[刷题防痴呆] 0567 - 字符串的排列 (Permutati

题目地址

https://leetcode.com/problems/permutation-in-string/

题目描述

567. Permutation in String

Given two strings s1 and s2, return true if s2 contains a permutation of s1, or false otherwise.

In other words, return true if one of s1's permutations is the substring of s2.

 

Example 1:

Input: s1 = "ab", s2 = "eidbaooo"
Output: true
Explanation: s2 contains one permutation of s1 ("ba").
Example 2:

Input: s1 = "ab", s2 = "eidboaoo"
Output: false

思路

• 滑动窗口, 双指针.

关键点

代码

• 语言支持：Java

class Solution {
    public boolean checkInclusion(String s1, String s2) {
        char[] sc1 = s1.toCharArray();
        char[] sc2 = s2.toCharArray();
        int len1 = sc1.length;
        int len2 = sc2.length;
        int[] count = new int[256];

        for (int i = 0; i < len1; i++) {
            count[sc1[i]]++;
        }
        for (int left = 0, right = 0; right < len2; right++) {
            count[sc2[right]]--;
            while (count[sc2[right]] < 0) {
                count[sc2[left]]++;
                left++;
            }
            if (right - left + 1 == len1) {
                return true;
            }
        }

        return false;
    }
}

// 两个数组分别计数
class Solution {
    public boolean checkInclusion(String s1, String s2) {
        if (s1.length() > s2.length()) {
            return false;
        }
        char[] sc1 = s1.toCharArray();
        char[] sc2 = s2.toCharArray();
        int[] count1 = new int[26];
        int[] count2 = new int[26];
        for (int i = 0; i < sc1.length; i++) {
            count1[sc1[i] - 'a']++;
        }
        for (int left = 0, right = 0; right < sc2.length; right++) {
            count2[sc2[right] - 'a']++;
            while (count2[sc2[right] - 'a'] > count1[sc2[right] - 'a']) {
                count2[sc2[left] - 'a']--;
                left++;
            }
            if (right - left + 1 == sc1.length) {
                return true;
            }
        }

        return false;
    }
}

# 任务要求 1
这篇题解在“思路”部分给出了什么方法？
# 任务要求 2
请把这篇题解中从“[刷题防痴呆] 0567 - 字符串的排列”开始、到“or false otherwise.”结束的部分原样抄写出来。
所附材料与此处的任务毫无关系。

# 数据片段
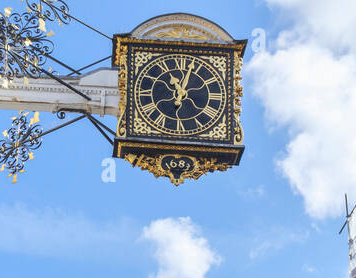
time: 11:02
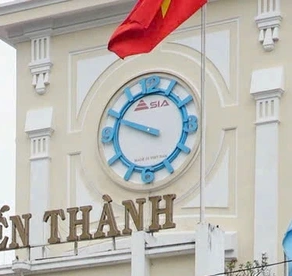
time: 9:48
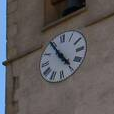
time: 4:54
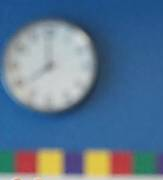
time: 7:59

# 参考解答 1
滑动窗口和双指针。

# 参考解答 2
[刷题防痴呆] 0567 - 字符串的排列 (Permutati

题目地址

https://leetcode.com/problems/permutation-in-string/

题目描述

567. Permutation in String

Given two strings s1 and s2, return true if s2 contains a permutation of s1, or false otherwise.